→ **Provided data**

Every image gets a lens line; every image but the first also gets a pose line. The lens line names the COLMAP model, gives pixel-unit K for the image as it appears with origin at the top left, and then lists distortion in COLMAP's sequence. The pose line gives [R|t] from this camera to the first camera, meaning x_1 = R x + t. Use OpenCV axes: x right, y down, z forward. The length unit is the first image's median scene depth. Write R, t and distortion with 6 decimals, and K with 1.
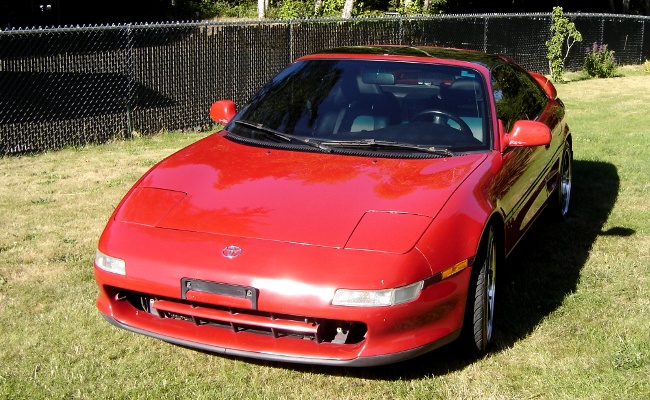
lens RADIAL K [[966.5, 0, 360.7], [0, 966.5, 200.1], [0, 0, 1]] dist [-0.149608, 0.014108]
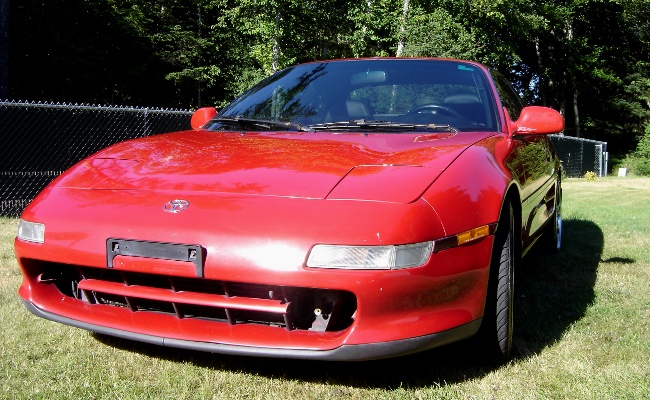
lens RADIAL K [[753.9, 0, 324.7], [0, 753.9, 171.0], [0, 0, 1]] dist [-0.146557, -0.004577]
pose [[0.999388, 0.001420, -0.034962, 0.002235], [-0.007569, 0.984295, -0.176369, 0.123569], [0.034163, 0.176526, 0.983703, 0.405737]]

...

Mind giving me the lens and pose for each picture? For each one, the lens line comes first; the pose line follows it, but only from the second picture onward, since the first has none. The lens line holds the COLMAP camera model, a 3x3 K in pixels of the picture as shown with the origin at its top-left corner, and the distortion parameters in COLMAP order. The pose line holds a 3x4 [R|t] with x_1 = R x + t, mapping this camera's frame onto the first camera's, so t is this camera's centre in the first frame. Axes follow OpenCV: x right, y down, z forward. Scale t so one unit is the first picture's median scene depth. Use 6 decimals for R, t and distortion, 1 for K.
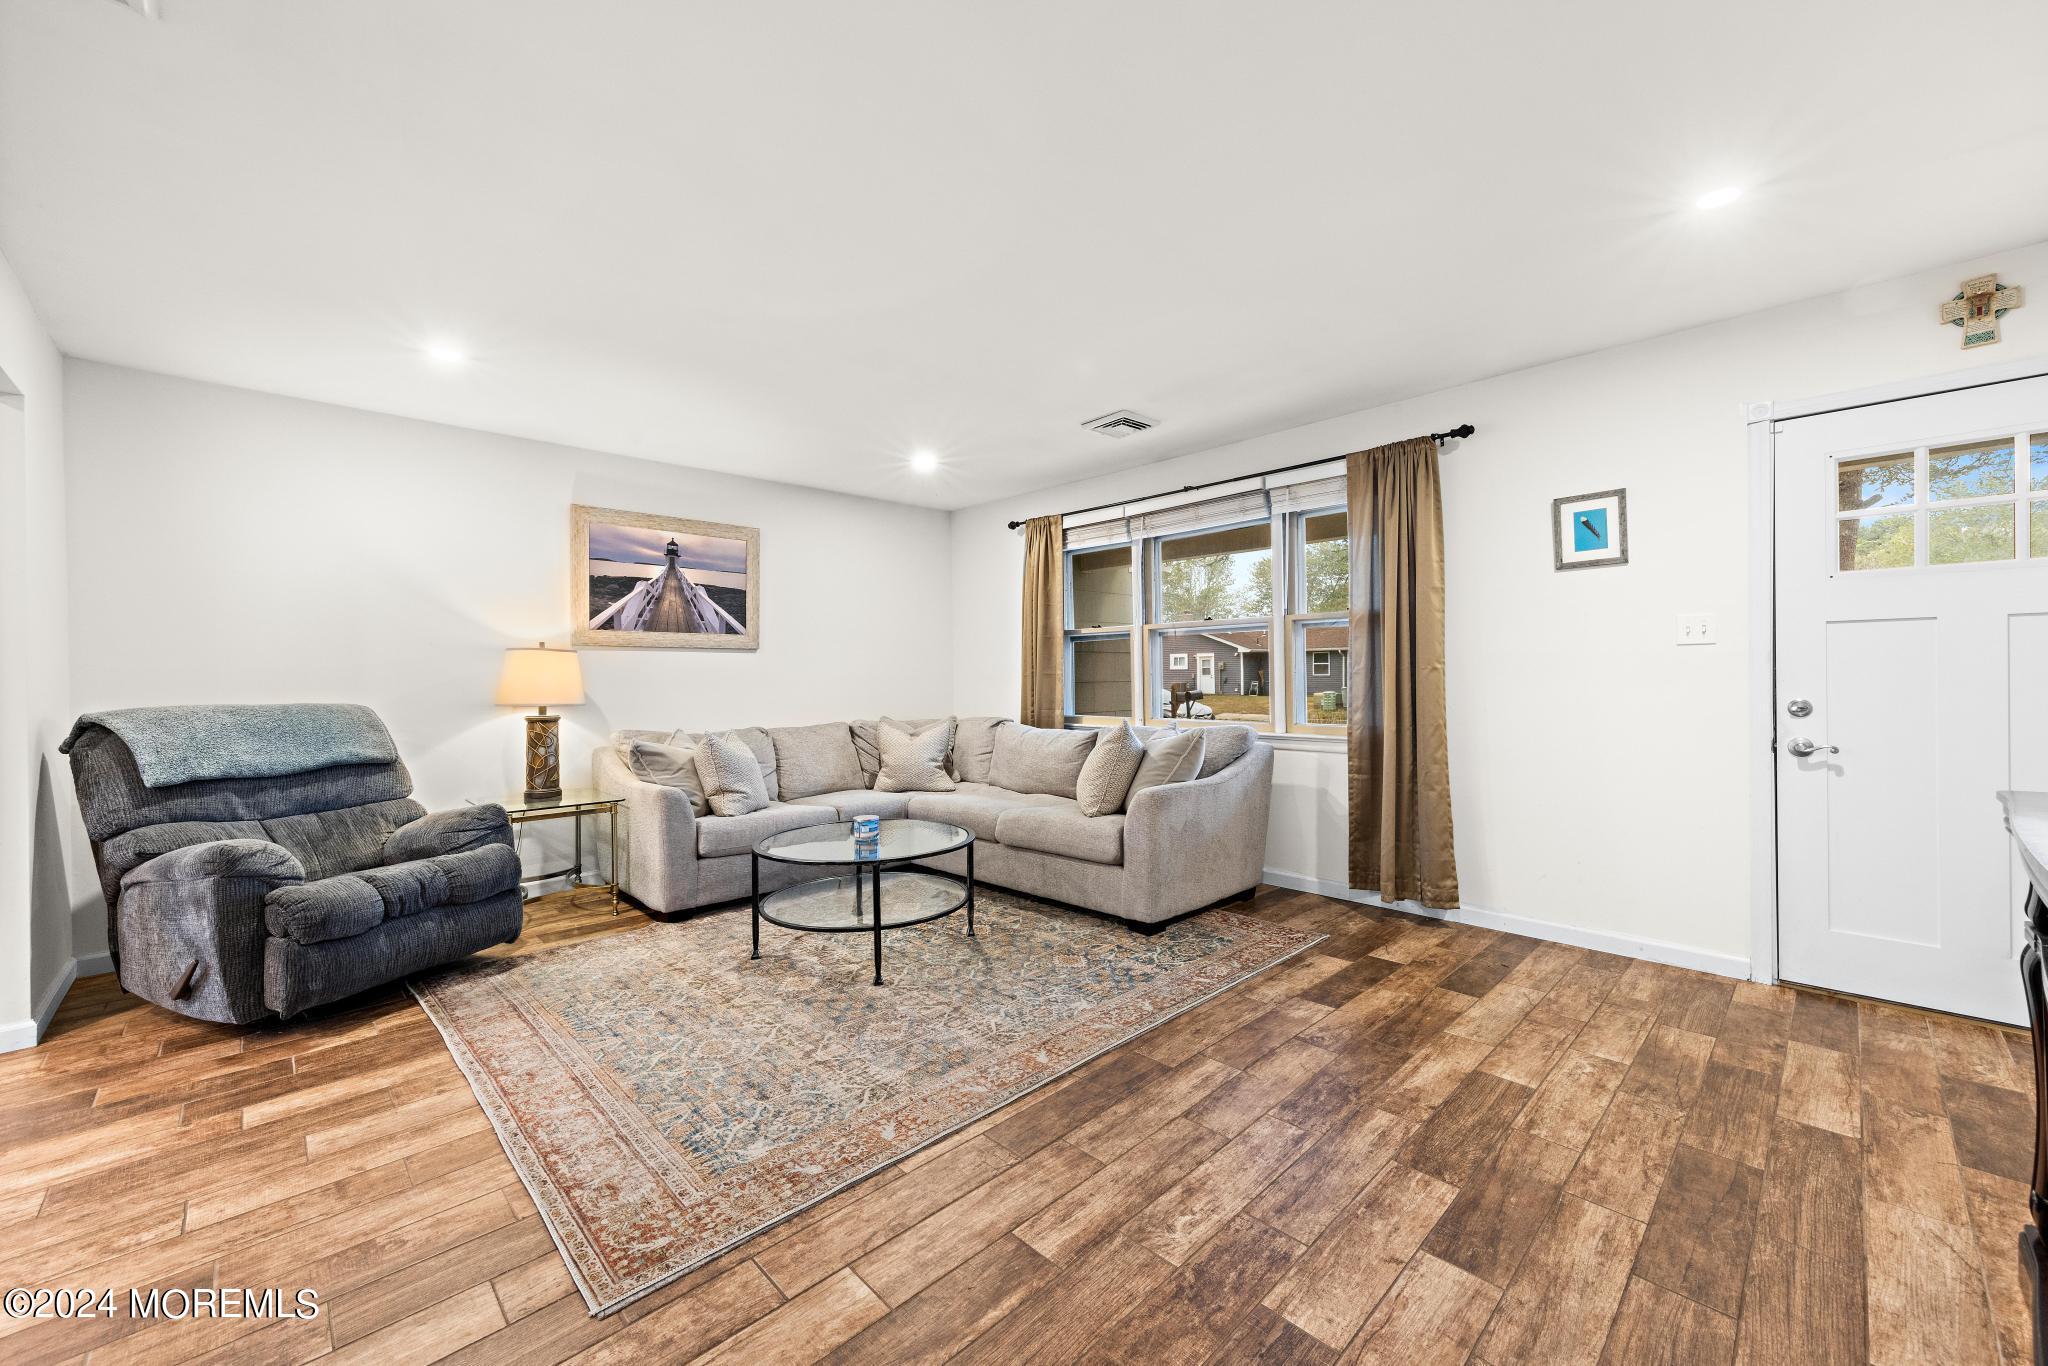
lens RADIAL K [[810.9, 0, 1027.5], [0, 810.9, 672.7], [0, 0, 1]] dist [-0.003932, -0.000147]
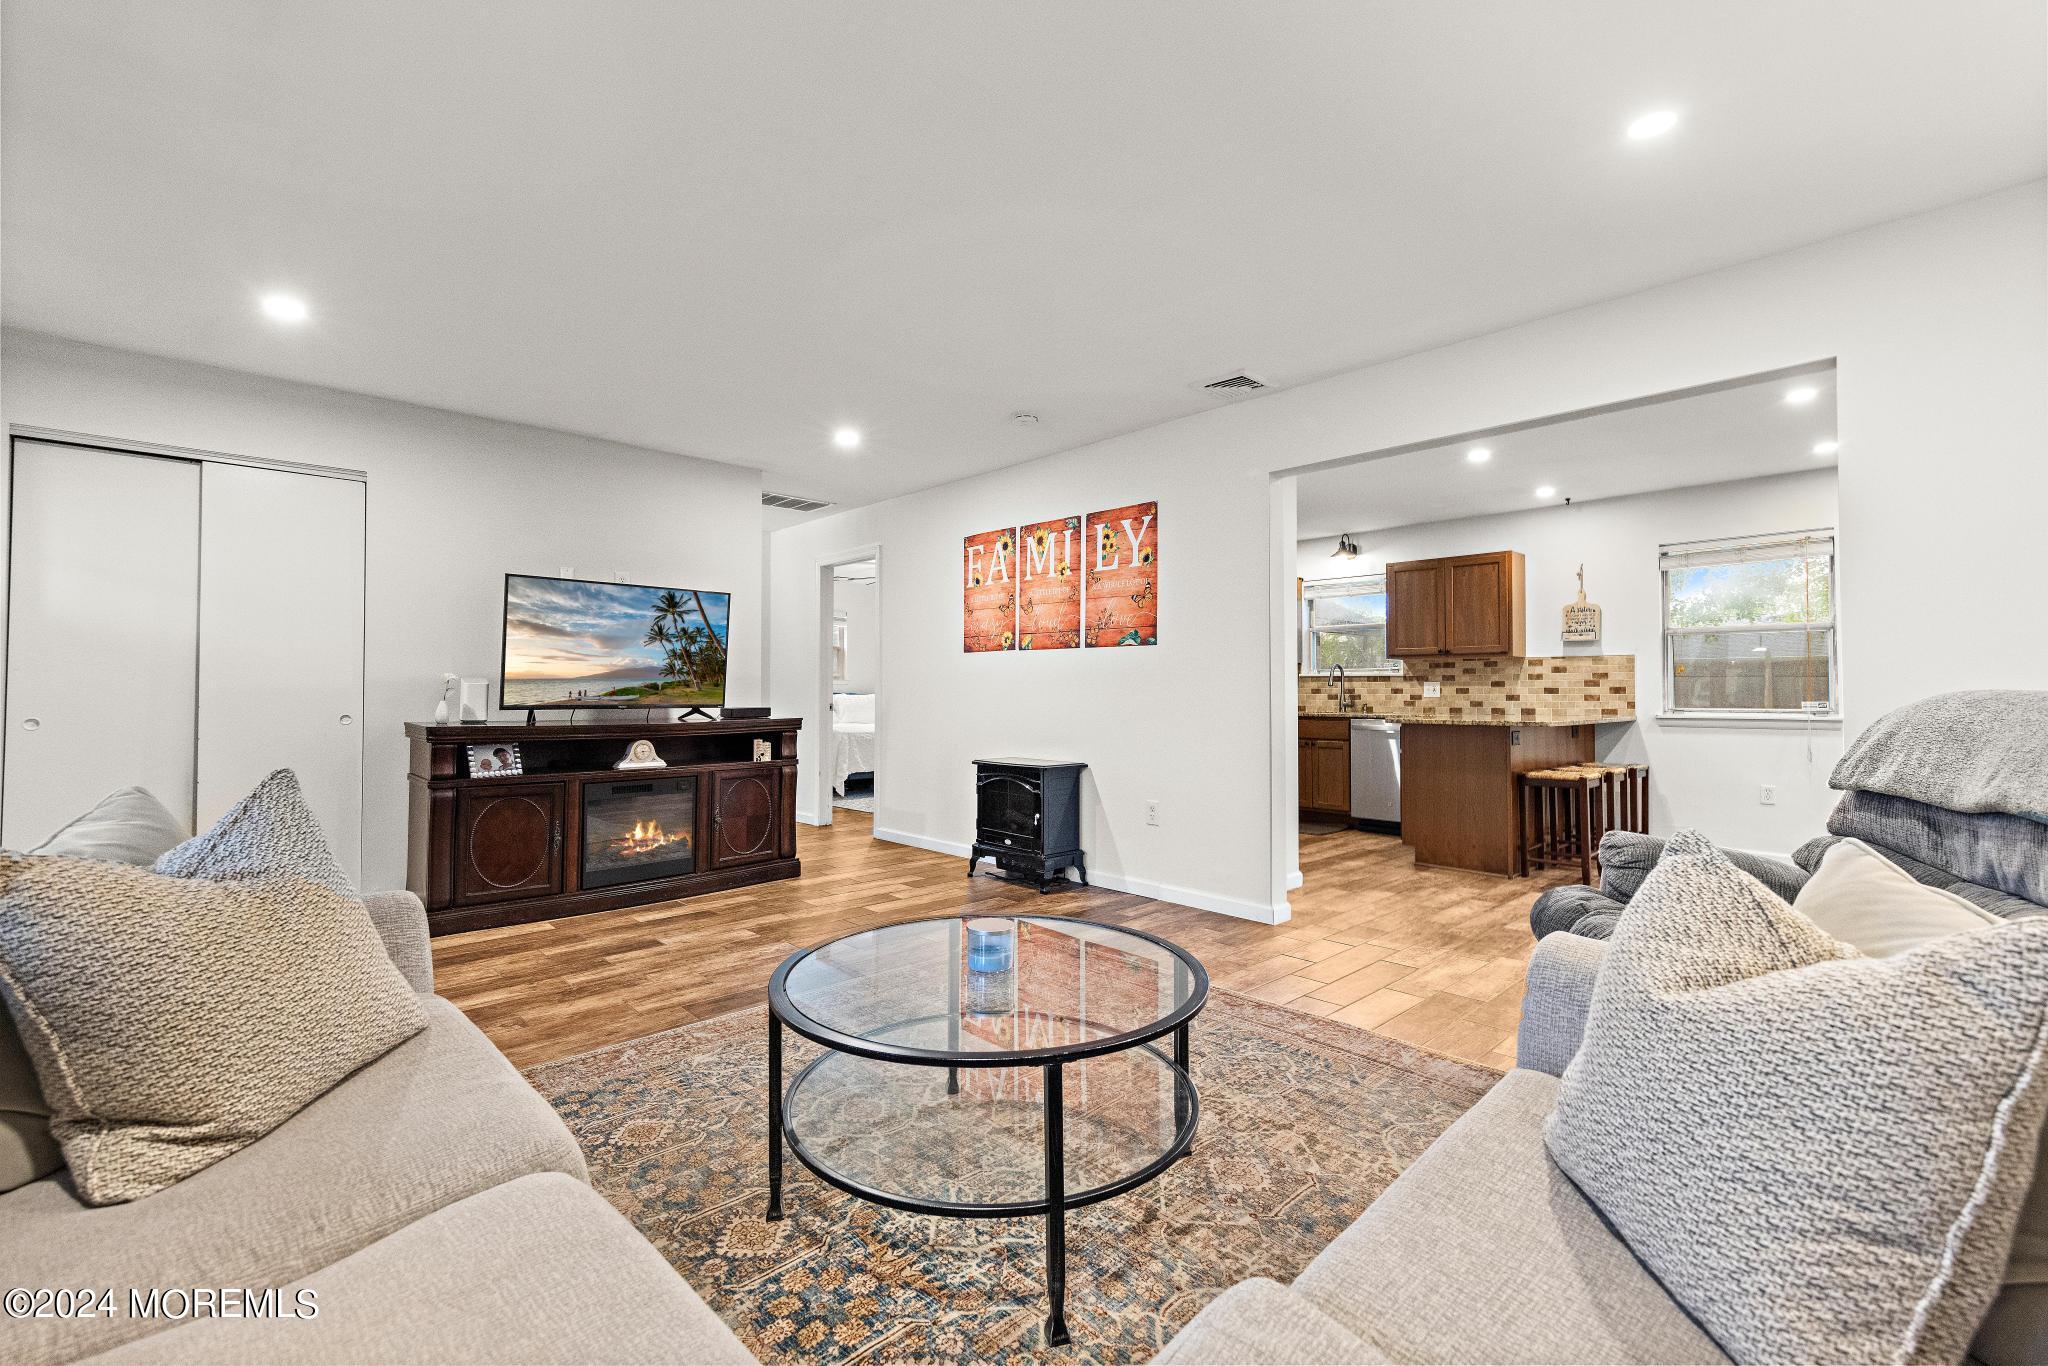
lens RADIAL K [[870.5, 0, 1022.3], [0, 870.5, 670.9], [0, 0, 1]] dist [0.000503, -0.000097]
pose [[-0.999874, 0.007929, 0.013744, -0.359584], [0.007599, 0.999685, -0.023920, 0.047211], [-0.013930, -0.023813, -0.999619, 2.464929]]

→ **Task requirements**
Copy out the rows above word for word, from the line containing "Mind giving me" up to and including the line containing "-0.023813, -0.999619, 2.464929]]". Leave the pictures out of your copy.

→ **Answer to this problem**
Mind giving me the lens and pose for each picture? For each one, the lens line comes first; the pose line follows it, but only from the second picture onward, since the first has none. The lens line holds the COLMAP camera model, a 3x3 K in pixels of the picture as shown with the origin at its top-left corner, and the distortion parameters in COLMAP order. The pose line holds a 3x4 [R|t] with x_1 = R x + t, mapping this camera's frame onto the first camera's, so t is this camera's centre in the first frame. Axes follow OpenCV: x right, y down, z forward. Scale t so one unit is the first picture's median scene depth. Use 6 decimals for R, t and distortion, 1 for K.
lens RADIAL K [[810.9, 0, 1027.5], [0, 810.9, 672.7], [0, 0, 1]] dist [-0.003932, -0.000147]
lens RADIAL K [[870.5, 0, 1022.3], [0, 870.5, 670.9], [0, 0, 1]] dist [0.000503, -0.000097]
pose [[-0.999874, 0.007929, 0.013744, -0.359584], [0.007599, 0.999685, -0.023920, 0.047211], [-0.013930, -0.023813, -0.999619, 2.464929]]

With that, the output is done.